EXERCICE COURT -
Rédigez la suite de l'entretien consacré au Domaine Javet et Javet, à partir de la dernière phrase de celui-ci.

EXTRAIT DU DOCUMENT -
"""

Nous sommes vignerons artisans et encaveurs à Lugnorre, dans le Vully fribourgeois, directement à côté du Vully vaudois. Ca a été « Javet et Javet » dès le début et ça reste une histoire de famille ! J’ai longtemps travaillé avec mon père, désormais retraité. Je travaille beaucoup avec mon frère qui gère notre image, nos étiquettes, nos lieux d’accueil. Il a aussi la pensée spirituelle du domaine !

La famille a de la vigne depuis 6 générations ! Mon père vendait le raisin. J’ai décidé de suivre la même voie et j’ai fait un apprentissage de vigneron. Quand j’ai repris, on était dans les années 2000, donc un moment assez particulier pour le marché du raisin. On s’est rendu compte qu’il fallait autre chose que le vendre pour vivre. En parallèle de mon école d’ingénieur, j’ai commencé à vinifier avec nos raisins et on a démarré réellement en 2004.

Quelle est la philosophie du Domaine Javet et Javet ?

Nous cherchons à faire des choses très bonnes, dans la mesure de ce que nous pouvons faire avec notre domaine de 4 ha. Nous faisons tout nous même de A à Z. C’est facile à dire, mais on essaie d’être très éthiques tout au long du processus, autant avec l’environnement que la plante. Nous sommes d’ailleurs labélisés en Biodynamie. On n’a rien à cacher puisqu’on ne met presque rien d’autre que du raisin et ça nous permet de parler ouvertement de ce que nous faisons.

Tu peux nous parler de la charte des vins natures ?

"""

ENTRÉES AFFICHÉES -

"""

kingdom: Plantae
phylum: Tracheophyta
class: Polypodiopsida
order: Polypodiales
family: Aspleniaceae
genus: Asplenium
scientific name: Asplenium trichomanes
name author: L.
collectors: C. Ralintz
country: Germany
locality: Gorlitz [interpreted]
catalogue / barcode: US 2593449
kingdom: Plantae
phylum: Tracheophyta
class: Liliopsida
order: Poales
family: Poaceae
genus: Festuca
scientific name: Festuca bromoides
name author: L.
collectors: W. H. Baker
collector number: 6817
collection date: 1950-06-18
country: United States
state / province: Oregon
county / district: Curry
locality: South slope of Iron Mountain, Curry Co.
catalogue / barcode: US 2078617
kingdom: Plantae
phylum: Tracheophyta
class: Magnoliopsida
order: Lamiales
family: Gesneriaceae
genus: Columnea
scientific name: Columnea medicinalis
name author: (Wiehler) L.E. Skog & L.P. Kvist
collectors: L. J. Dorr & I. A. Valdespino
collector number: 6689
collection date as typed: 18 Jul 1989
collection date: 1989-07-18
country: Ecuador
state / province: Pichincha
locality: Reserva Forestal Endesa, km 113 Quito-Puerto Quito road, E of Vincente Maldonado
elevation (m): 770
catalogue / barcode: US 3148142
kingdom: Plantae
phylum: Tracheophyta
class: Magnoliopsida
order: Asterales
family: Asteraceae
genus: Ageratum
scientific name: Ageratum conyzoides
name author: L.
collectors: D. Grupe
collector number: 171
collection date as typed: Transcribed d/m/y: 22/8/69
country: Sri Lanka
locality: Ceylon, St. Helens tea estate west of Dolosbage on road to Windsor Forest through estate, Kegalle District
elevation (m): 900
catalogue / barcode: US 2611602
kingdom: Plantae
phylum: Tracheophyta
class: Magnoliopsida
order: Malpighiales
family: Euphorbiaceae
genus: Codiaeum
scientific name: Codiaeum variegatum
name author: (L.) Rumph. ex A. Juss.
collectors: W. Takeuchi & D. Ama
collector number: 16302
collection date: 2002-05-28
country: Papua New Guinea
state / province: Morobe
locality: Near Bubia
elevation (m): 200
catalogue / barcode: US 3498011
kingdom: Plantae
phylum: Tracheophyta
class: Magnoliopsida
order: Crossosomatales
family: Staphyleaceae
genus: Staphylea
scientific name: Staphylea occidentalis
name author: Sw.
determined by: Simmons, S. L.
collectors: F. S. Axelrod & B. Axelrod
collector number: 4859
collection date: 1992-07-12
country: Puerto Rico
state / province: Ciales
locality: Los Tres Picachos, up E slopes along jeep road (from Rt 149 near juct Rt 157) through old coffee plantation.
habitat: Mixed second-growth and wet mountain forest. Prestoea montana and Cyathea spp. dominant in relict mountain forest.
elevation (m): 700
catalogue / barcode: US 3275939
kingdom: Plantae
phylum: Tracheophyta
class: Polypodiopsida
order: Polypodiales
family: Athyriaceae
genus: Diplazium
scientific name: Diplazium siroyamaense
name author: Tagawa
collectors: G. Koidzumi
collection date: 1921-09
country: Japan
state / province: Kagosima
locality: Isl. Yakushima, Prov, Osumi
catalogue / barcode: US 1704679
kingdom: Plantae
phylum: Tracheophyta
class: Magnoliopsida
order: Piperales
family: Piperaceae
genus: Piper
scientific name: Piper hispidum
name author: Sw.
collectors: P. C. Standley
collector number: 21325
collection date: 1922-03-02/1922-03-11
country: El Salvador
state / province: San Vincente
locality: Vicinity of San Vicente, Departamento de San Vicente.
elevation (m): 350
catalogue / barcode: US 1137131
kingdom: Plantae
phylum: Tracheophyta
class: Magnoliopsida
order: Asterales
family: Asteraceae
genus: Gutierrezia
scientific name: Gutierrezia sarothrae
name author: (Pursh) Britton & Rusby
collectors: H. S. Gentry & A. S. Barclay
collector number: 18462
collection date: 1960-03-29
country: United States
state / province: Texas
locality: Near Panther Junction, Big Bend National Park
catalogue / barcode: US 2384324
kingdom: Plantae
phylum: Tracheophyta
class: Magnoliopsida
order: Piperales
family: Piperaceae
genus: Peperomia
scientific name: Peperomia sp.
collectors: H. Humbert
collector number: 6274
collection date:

"""

RÉPONSE À L'EXERCICE -
Je pense que les choses vont de plus en plus vite et on doit se renouveler tout le temps pour exister sur le marché. Finalement, on vit quand on vend uniquement, malheureusement. Il y a 20 ans on pensait que les bons vins « bios » n’existaient pas. Ca fait 10 ans qu’on voit que ça fonctionne. On a beaucoup réduit les produits en vignes, déjà dès la génération précédente, notamment avec des tisanes, un peu de cuivre et de soufre. Puis on a commencé à réduire les quantités de sulfites dans les vins: on a vu que ça fonctionnait. On s’est donc dit « pourquoi ne pas les éliminer totalement ? », et ça fonctionne aussi ! Nous défrichons encore la route, ce qui est hallucinant puisque c’est comme ça que les vins étaient fait il y a quelques siècles… On le fait parce que c’est génial, palpitant.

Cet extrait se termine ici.